The "three-wire" inductive crank sensor is one example of a design element where the third wire is essentially a co-axial shield around the two primary sensor wires to prevent them from picking up stray electrical pulses from elsewhere in the car engine compartment.

Location of the Sensor

The primary crank pulley, the flywheel, the camshaft, or more commonly the crankshaft itself are common places for installation.

Crankshaft position sensors are usually located at the bottom of the engine (primary crank pulley, flywheel and crankshaft) or by the top of the engine by the timing cover (camshaft). It has a distinct appearance.

Failed Crankshaft Position Sensor

A failed crank sensor has many symptoms, it can result in an engine not starting or cutting out while running since the fuel injection (for diesel engines) or spark ignition (for petrol engines) are often timed from the crank sensor position signal.

When it goes wrong, it ceases to send the signal that carries the crucial information for the ignition and other system components.

It can result in the following symptoms:

  • Illumination of the check engine light (CEL)

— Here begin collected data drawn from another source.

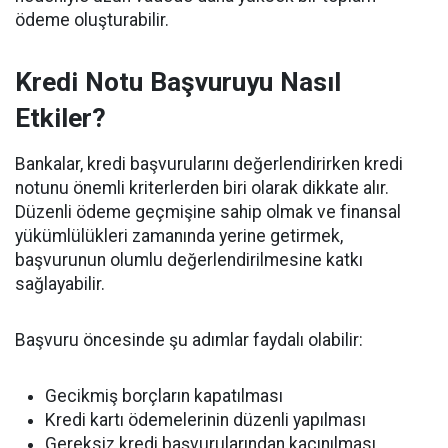
ödeme oluşturabilir.
Kredi Notu Başvuruyu Nasıl
Etkiler?
Bankalar, kredi başvurularını değerlendirirken kredi
notunu önemli kriterlerden biri olarak dikkate alır.
Düzenli ödeme geçmişine sahip olmak ve finansal
yükümlülükleri zamanında yerine getirmek,
başvurunun olumlu değerlendirilmesine katkı
sağlayabilir.
Başvuru öncesinde şu adımlar faydalı olabilir:
Gecikmiş borçların kapatılması
Kredi kartı ödemelerinin düzenli yapılması
Gereksiz kredi başvurularından kaçınılması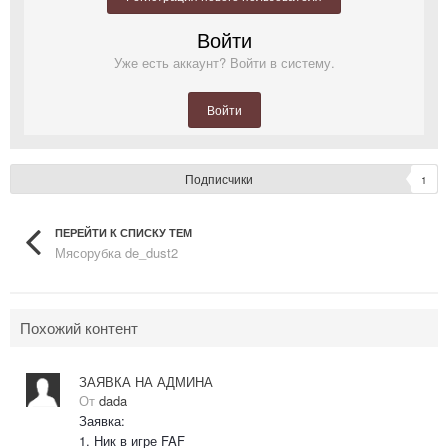
Войти
Уже есть аккаунт? Войти в систему.
Войти
Подписчики
1
ПЕРЕЙТИ К СПИСКУ ТЕМ
Мясорубка de_dust2
Похожий контент
ЗАЯВКА НА АДМИНА
От
dada
Заявка:
1. Ник в игре FAF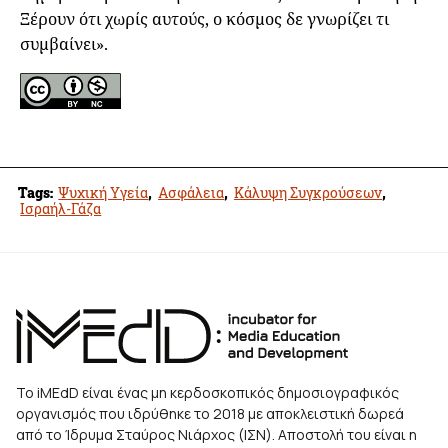
Ξέρουν ότι χωρίς αυτούς, ο κόσμος δε γνωρίζει τι
συμβαίνει».
Tags:
Ψυχική Υγεία
,
Ασφάλεια
,
Κάλυψη Συγκρούσεων
,
Ισραήλ-Γάζα
Το iMEdD είναι ένας μη κερδοσκοπικός δημοσιογραφικός
οργανισμός που ιδρύθηκε το 2018 με αποκλειστική δωρεά
από το Ίδρυμα Σταύρος Νιάρχος (ΙΣΝ). Αποστολή του είναι η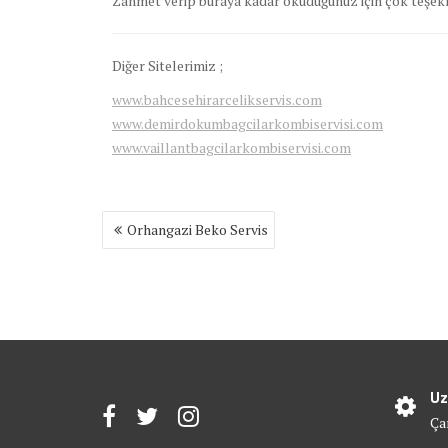
Zahmet verip buraya kadar okuduğunuz için çok teşekk
Diğer Sitelerimiz ;
www.bahcesehirarcelikservis.com
www.demirdokumbagcilarkombiservisi.com
www.vaillantbagcilarkombiservisi.com
Yazı
Orhangazi Beko Servis
gezinmesi
Uz
Ça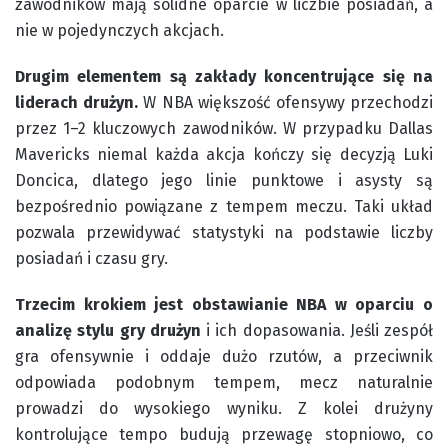
zawodników mają solidne oparcie w liczbie posiadań, a
nie w pojedynczych akcjach.
Drugim elementem są zakłady koncentrujące się na
liderach drużyn.
W NBA większość ofensywy przechodzi
przez 1–2 kluczowych zawodników. W przypadku Dallas
Mavericks niemal każda akcja kończy się decyzją Luki
Doncica, dlatego jego linie punktowe i asysty są
bezpośrednio powiązane z tempem meczu. Taki układ
pozwala przewidywać statystyki na podstawie liczby
posiadań i czasu gry.
Trzecim krokiem jest obstawianie NBA w oparciu o
analizę stylu gry drużyn
i ich dopasowania. Jeśli zespół
gra ofensywnie i oddaje dużo rzutów, a przeciwnik
odpowiada podobnym tempem, mecz naturalnie
prowadzi do wysokiego wyniku. Z kolei drużyny
kontrolujące tempo budują przewagę stopniowo, co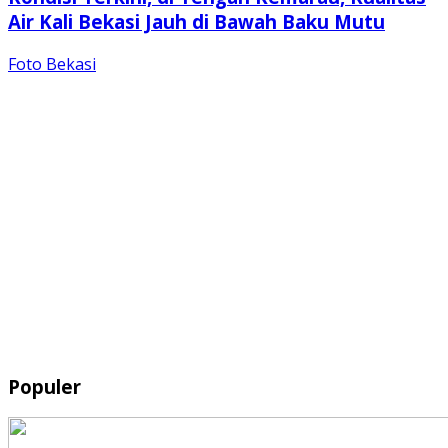
Air Kali Bekasi Jauh di Bawah Baku Mutu
Foto Bekasi
Populer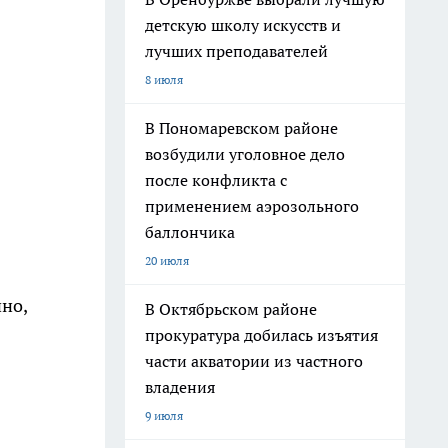
детскую школу искусств и
лучших преподавателей
8 июля
В Пономаревском районе
возбудили уголовное дело
после конфликта с
применением аэрозольного
баллончика
20 июля
чно,
В Октябрьском районе
прокуратура добилась изъятия
части акватории из частного
владения
9 июля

  • Reduced engine performance

  • Worsened fuel efficiency

  • Difficulty starting the engine

  • Rough idle and increased vibrations

  • Shuddering, shaking and jerking

  • Stalling

  • Misfiring

This sensor also provides speed information to the engine speed gauge (RPM) meaning you may see a slight shift in RPMs or a difference to what you would expect.

The most common OBD fault code related to the crankshaft position sensor is a P0335 code.

Causes of Sensor Failure

The sensor may sometimes burn out, get worn out, or just fail at a high mileage (usually over 80,000 miles).

Exposure to heat (such as if an engine overheats) is a potential factor in sensor failure. Other causes include rust on the pins of connectors or vibration that damages a wire.

Since many modern crankshaft sensors are sealed, water or other liquids cannot affect them.

If a crankshaft position sensor is replaced it should be relearned to avoid issues.

Can a Car Start With a Bad Crankshaft Sensor?

If the crankshaft sensor is not working correctly, it is likely that a vehicle will not start. This is because the sensor sends electrical signals to the ECU, or engine control unit, indicating the position and speed of the crankshaft.

These signals are crucial for proper ignition timing and fuel injection. Without them, the engine may struggle to start or may start but then stall shortly after.

However, there are instances where a car may still be able to start even with a faulty crankshaft sensor.

For example, if the sensor is only partially damaged, it may still be able to provide some signals to the ECU. This may allow the car to start and run for a short period, but it may also result in the car stalling or experiencing reduced performance and fuel efficiency.

There may be ways to start a car if the crankshaft sensor is faulty but it's best to have the sensor replaced if it fails.

What Happens if You Don’t Fix a Bad Crank Sensor

Failing to address a malfunctioning crankshaft sensor can have serious consequences for your vehicle. The sensor plays a vital role in the proper functioning of the engine, and a faulty sensor can lead to a range of issues that can impact the performance and reliability of your car.

If left unchecked, a bad crankshaft sensor can even cause engine damage if you continue to drive the vehicle.

Ignoring a malfunctioning crankshaft sensor can result in a no-start situation, leading to a breakdown on the road. This not only inconvenient, but it can also be dangerous if you are stranded in a remote location or on a busy road.

In addition to these issues, it may be illegal to drive a vehicle with a failing crankshaft sensor due to increased emissions. If the sensor is not working properly, it can result in the engine running less efficiently, which can lead to higher emissions and potentially violate emissions regulations.

To avoid these problems and ensure the safe and reliable operation of your vehicle, it is important to address any issues with the crankshaft sensor as soon as they are detected and replace the crankshaft sensor if needed.